Remote Possibilities

Organizations can also use the VMware Player as a tool for providing their employees with a consistent set of applications for their home computers or secure remote access. Instead of using a resource-intensive remote-access system like Citrix or Microsoft Terminal Services, you could create a VMware virtual machine that is preconfigured with a trusted operating system, all of your organization's productivity software and a virtual private network client.
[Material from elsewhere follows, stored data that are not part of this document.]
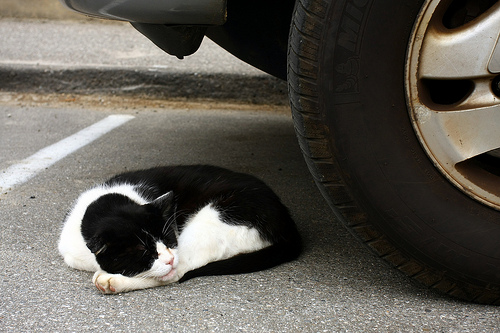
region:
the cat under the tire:
[60, 161, 301, 293]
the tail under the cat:
[180, 241, 302, 283]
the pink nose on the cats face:
[166, 258, 176, 268]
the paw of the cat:
[89, 270, 130, 300]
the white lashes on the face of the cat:
[164, 205, 189, 232]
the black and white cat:
[57, 161, 292, 300]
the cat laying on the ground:
[54, 147, 305, 296]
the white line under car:
[8, 110, 160, 166]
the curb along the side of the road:
[0, 59, 252, 107]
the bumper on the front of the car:
[61, 0, 228, 27]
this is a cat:
[58, 157, 295, 292]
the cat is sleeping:
[40, 163, 290, 295]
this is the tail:
[233, 237, 288, 264]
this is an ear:
[145, 187, 177, 212]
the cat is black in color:
[192, 173, 226, 195]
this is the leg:
[88, 269, 123, 294]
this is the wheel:
[300, 27, 384, 138]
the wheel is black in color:
[306, 26, 401, 128]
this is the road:
[3, 107, 84, 171]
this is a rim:
[414, 30, 491, 137]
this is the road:
[118, 105, 179, 140]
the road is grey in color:
[208, 121, 243, 143]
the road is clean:
[150, 110, 193, 133]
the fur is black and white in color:
[198, 195, 238, 237]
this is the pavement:
[161, 58, 206, 92]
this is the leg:
[97, 275, 126, 289]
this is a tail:
[209, 253, 284, 276]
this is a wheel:
[301, 68, 498, 251]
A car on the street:
[66, 2, 497, 302]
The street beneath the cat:
[0, 92, 499, 332]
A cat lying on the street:
[62, 164, 299, 294]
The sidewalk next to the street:
[0, 20, 286, 101]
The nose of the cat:
[166, 252, 173, 264]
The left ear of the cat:
[143, 192, 172, 219]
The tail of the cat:
[188, 244, 290, 278]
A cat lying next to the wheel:
[58, 165, 298, 294]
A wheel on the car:
[290, 2, 499, 304]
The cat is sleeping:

Employees would run the virtual machine to access company software or network resources, storing their work either in separate virtual disks, in the host operating system or on network shares. Software updates could be distributed as whole-new VMs.

Increasingly, I'm also seeing VMs as a way to protect myself when I'm working on a sensitive network that belongs to a client. Instead of bringing up a VPN client on my home computer, I'll create a VM and use that to connect to the client instead. Now I can be sure that no unrelated activity on my desktop will inadvertently make it into the client's network. Likewise, I'm assured that any confidential information I download will be confined to that VM.